Le texte accordant de nouvelles concessions au Royaume-Uni ne sera pas une décision classique du Conseil européen, mais un accord international.
L’Europe se penchera jeudi et vendredi sur un texte inhabituel. Le document que le président du Conseil européen va soumettre à ses partenaires sur le sujet du Brexit n’est en effet pas une décision du Conseil européen. Ce n’est donc pas, à proprement parler, une décision européenne. Il s’agit précisément d’une « décision des chefs d’Etat ou de gouvernement concernant un nouvel arrangement pour le Royaume-Uni dans l’Union européenne ». Soit un accord international entre des chefs d’Etat qui se trouvent appartenir à l’Union européenne.
Une pirouette pour éviter de changer les traités
Un statut juridique hybride, en forme de pirouette : ce texte aura la valeur d’un accord international, mais ne contraint pas les États européens à changer le traité qui les lie. L’idée de modifier le traité de Lisbonne est en effet un tabou à l’heure actuelle : les forces centripètes sont trop vaillantes pour que des référendums puissent être organisés sans semer la zizanie. France et Allemagne sont donc opposées à cette hypothèse.
Ce statut juridique exceptionnel a déjà été utilisé dans le passé. Selon le Conseil de l’UE, il a été appliqué lors de la mise en place du régime spécifique du Danemark, ainsi que lors de la mise en place de l’euro. Le pacte budgétaire européen a aussi été adopté sous forme de traité, une formule plus ambitieuse puisqu’elle doit être ratifiée par la plupart des parlements, mais qui n’est pas non plus une solution « maison » pour l’Union européenne, puisque le Royaume-Uni, la République Tchèque et la Croatie n’y ont pas participé.

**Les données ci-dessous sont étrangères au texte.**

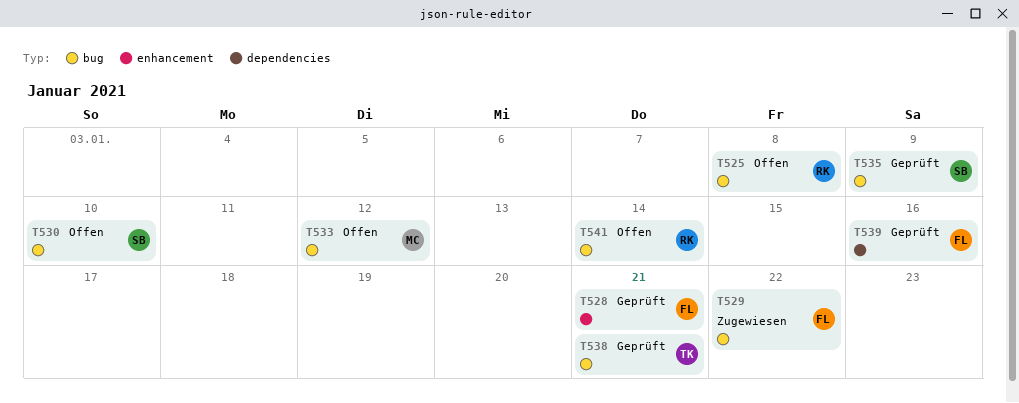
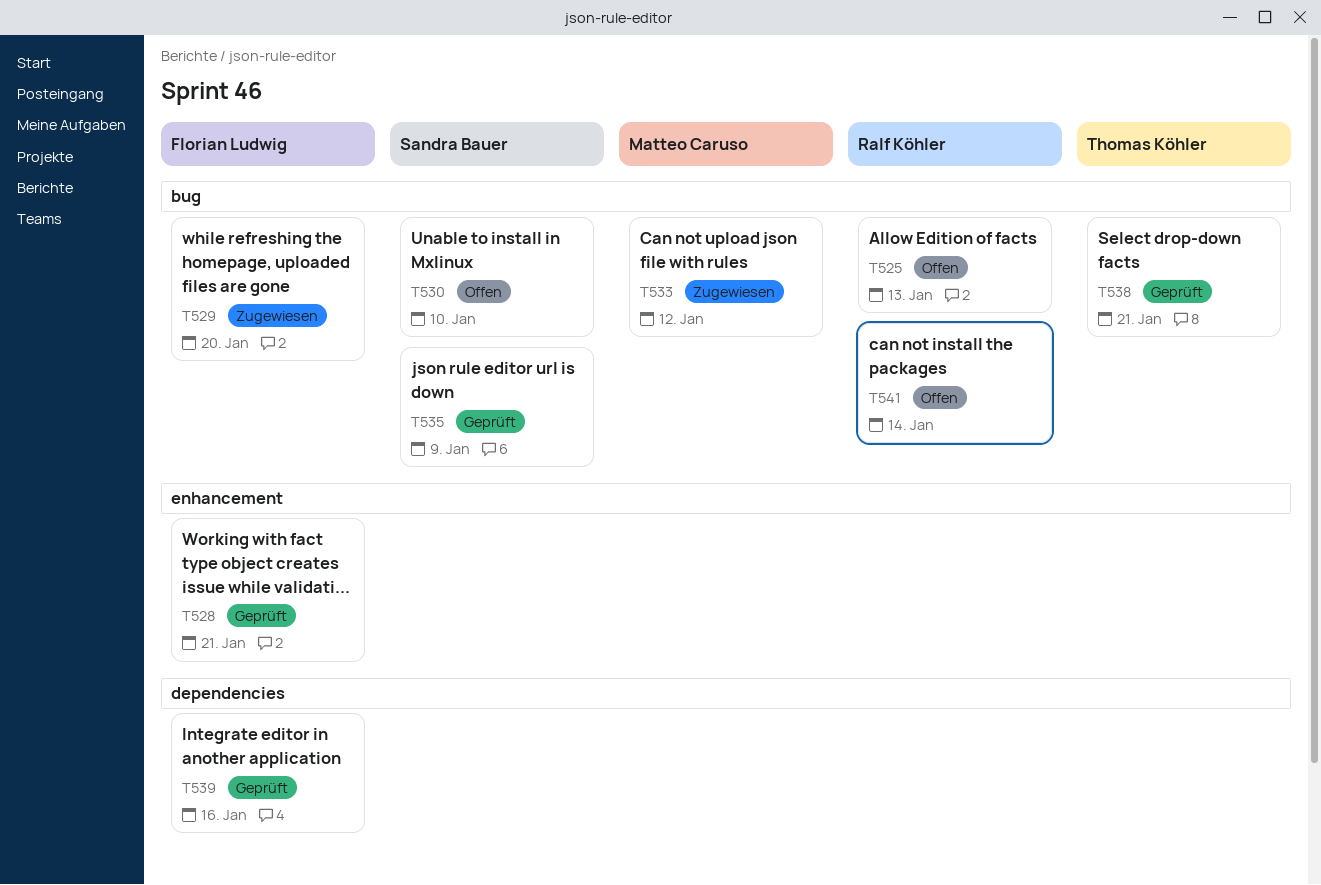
T525, due: Jan 8 -> Jan 13
T529, due: Jan 22 -> Jan 20
T533, status: Offen -> Zugewiesen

Le statut de l’accord international présente aussi l’intérêt de la rapidité : il peut être ratifié nettement plus rapidement qu’un changement de traité. Ainsi, il n’aura pas besoin d’être ratifié par le Parlement en France, et s’appliquera automatiquement –s’il s’applique un jour. Cet accord de concessions accordées au Royaume-Uni n’entrera en effet en vigueur que si les Britanniques confirment leur souhait de rester au sein de l’Union européenne.
Un texte moins fort mais plus rapide
En revanche, «le texte aura la valeur d’un traité de droit international, c’est-à-dire qui ne fait pas partie du droit européen et donc des bases juridiques qui obligent les institutions européennes, dont la Cour de Justice ; d’autre part, sa valeur juridique étant parallèle au corpus de droit européen, il ne pourra contredire ce dernier sur le fond » prévient Manuel Lafont-Rapnouil, directeur du think-tank ECFR en France, qui estime néanmoins que le statut d’accord international du texte présente un réel atout politique pour David Cameron. « Ce mécanisme permet de repousser l’inclusion des renégociations britanniques au sein des traités, qui reste toutefois au programme » précise le spécialiste des relations internationales.
L’accord international sera complété par des « annexes », dont l’une porte exclusivement sur la gouvernance économique de la zone euro, un autre sur la compétitivité, un troisième sur la subsidiarité , ainsi qu’une proposition de la Commission européenne, prévoyant de durcir la législation prévenant le mariage blanc ( !).
Simple en théorie, un accord de retrait serait compliqué en pratique
Si les Britanniques décidaient en revanche de sortir de l’Union européenne, une période de 2 ans de négociations s’ouvrirait, comme le prévoit l’article 50 du traité sur l’Union européenne. La négociation d’un accord de retrait est plus simple que l’entrée dans l’UE : elle ne demande pas d’accord des 27 autres membres, ni d’accord au Conseil européen. Mais « en plus de renégocier le statut de leurs relations avec l’UE, ce qui pourra se faire à partir des précédents de la Suisse notamment, le Royaume-Uni devra aussi traduire dans son propre droit des milliers de textes européens qui s’appliquent directement en droit anglais jusqu’alors. C’est un travail de titan qui prendra très longtemps » prévient un diplomate français. Les règlements de l’UE notamment demanderaient d’être adaptée sous forme d’autant de lois nationales à négocier avec les parlementaires.
Selon un point de vue précisé par Jean-Claude Piris pour le think-tank Bruegel, le Royaume-Uni perdrait alors le bénéfice de quelque 200 accords internationaux actuellement en cours. A charge pour l’archipel, ensuite, de renouer ces liens.